Puzzle games are plentiful, which can make it all the more difficult to add something noteworthy to the genre. Numba at first glance looks like every other falling-block games on the market, but don’t be too quick to pass judgment. This is a finely tuned puzzle game that, while not busting at the seams with unique qualities, boasts a solid presentation and enough addictive elements to easily justify its ultra cheap $1.99 asking price.
What at first seems like a simple concept– link patterns of numbers together by dragging your finger across connecting tiles– quickly expands due to Numba’s huge variety of combo opportunities. Chain at least three numbers together in a run to make them disappear, whether they are identical (3, 3, 3) or chronological (1, 2, 3).
Why is six afraid of seven? Because seven ate nine.
As tiles vanish, new ones fall to take their place. Remove enough of them to level up and move to the next stage, each of which adds either a new challenge or mixes previous challenges together for an increasingly more daunting task.
Runs continue to gain complexity: Straight runs, odd runs (1, 3, 5), reverse doubling (8, 4, 2), and even incremental states (1, 5, 9) make up some of the options, including a few that enable bonus multipliers.
And just when you think you are getting the hang of it, Numbra throws in fire tiles (which melt ice tiles and eventually burn out if they aren’t used), vanish tiles (which disappear and can only be used every other turn), and chameleon tiles (which change numbers each turn).
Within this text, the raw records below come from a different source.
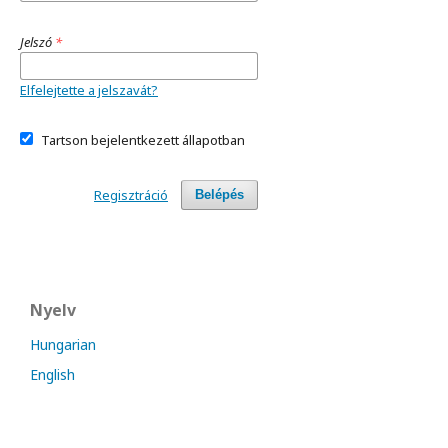
Jelszó
*
Elfelejtette a jelszavát?
Tartson bejelentkezett állapotban
Regisztráció
Belépés
Nyelv
Hungarian
English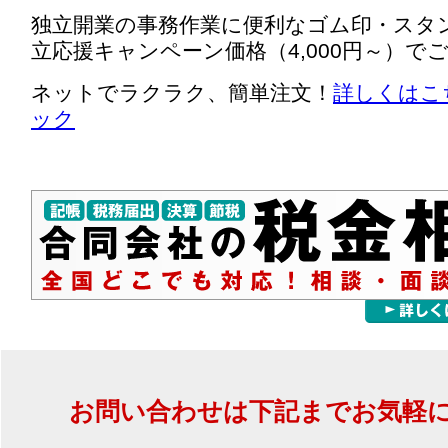
独立開業の事務作業に便利なゴム印・スタ
立応援キャンペーン価格（4,000円～）で
ネットでラクラク、簡単注文！
詳しくはこ
ック
お問い合わせは下記までお気軽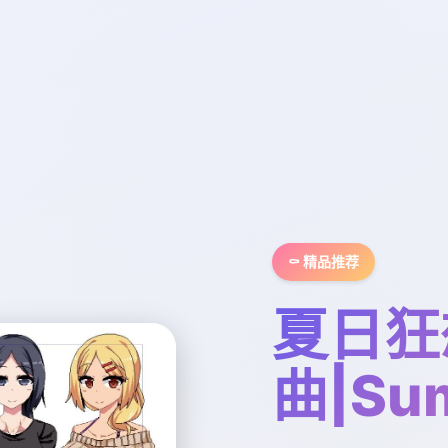
⚰️ 精品推荐
夏日狂
曲|Su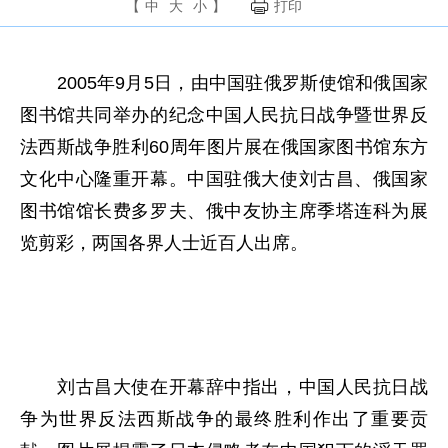
【
中
大
小
】
打印
2005
年
9
月
5
日
，由中国驻俄罗斯使馆和俄国家
图书馆共同举办的纪念中国人民抗日战争暨世界反
法西斯战争胜利
60
周年图片展在俄国家图书馆东方
文化中心隆重开幕。中国驻俄大使刘古昌、俄国家
图书馆馆长费多罗夫、俄中友协主席季塔连科为展
览剪彩，两国各界人士近百人出席。
刘古昌大使在开幕辞中指出，中国人民抗日战
争为世界反法西斯战争的最终胜利作出了重要贡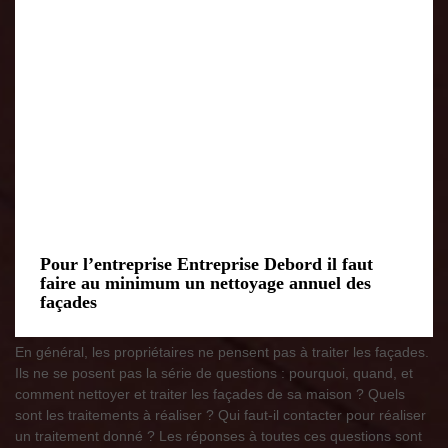
Pour l’entreprise Entreprise Debord il faut
faire au minimum un nettoyage annuel des
façades
En général, les propriétaires ne pensent pas à traiter les façades.
Ils ne se posent pas la série de questions : pourquoi, quand, et
comment nettoyer et traiter les façades de sa maison ? Quels
sont les traitements à réaliser ? Qui faut-il contacter pour réaliser
un traitement donné ? Les réponses à toutes ces questions sont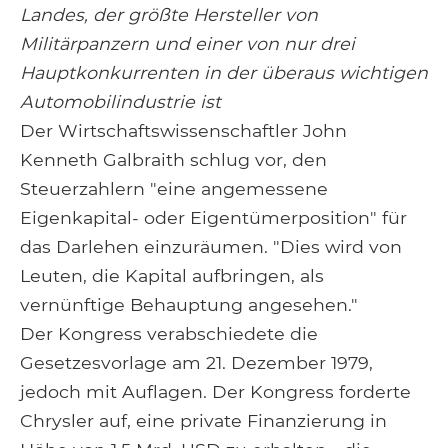
Landes, der größte Hersteller von
Militärpanzern und einer von nur drei
Hauptkonkurrenten in der überaus wichtigen
Automobilindustrie ist
Der Wirtschaftswissenschaftler John
Kenneth Galbraith schlug vor, den
Steuerzahlern "eine angemessene
Eigenkapital- oder Eigentümerposition" für
das Darlehen einzuräumen. "Dies wird von
Leuten, die Kapital aufbringen, als
vernünftige Behauptung angesehen."
Der Kongress verabschiedete die
Gesetzesvorlage am 21. Dezember 1979,
jedoch mit Auflagen. Der Kongress forderte
Chrysler auf, eine private Finanzierung in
Toss into the mix a slowly ticking timer (unless you play on the Timeless mode) and the ability to shake the device to jumble tiles, and you have a truly intense mathematical experience.
There are three types of people in the world: those who can count, and those who can’t.
Puzzle mode is also available, offering predefined puzzles that become incredibly difficult (perhaps frustratingly so), but we’re glad to have the additional mode of play to increase the game’s longevity.
Numba not only plays well, with its excellent touch controls, but it also looks and sounds fantastic. The visuals aren’t arresting in any way, but they are clean with solid color choices that help you easily discern between the multitude of tiles on the screen.
The best part, though, is the soundtrack, which is without a doubt one of the best electronic mixes we’ve yet heard in an iPhone game. It’s good enough that we’d love to have the soundtrack offered as a bonus download.
Simply put, puzzle fans will thoroughly enjoy Numba. It isn’t a game-changing iPhone experience, but it maximizes a lot of existing concepts and polishes them to a shine.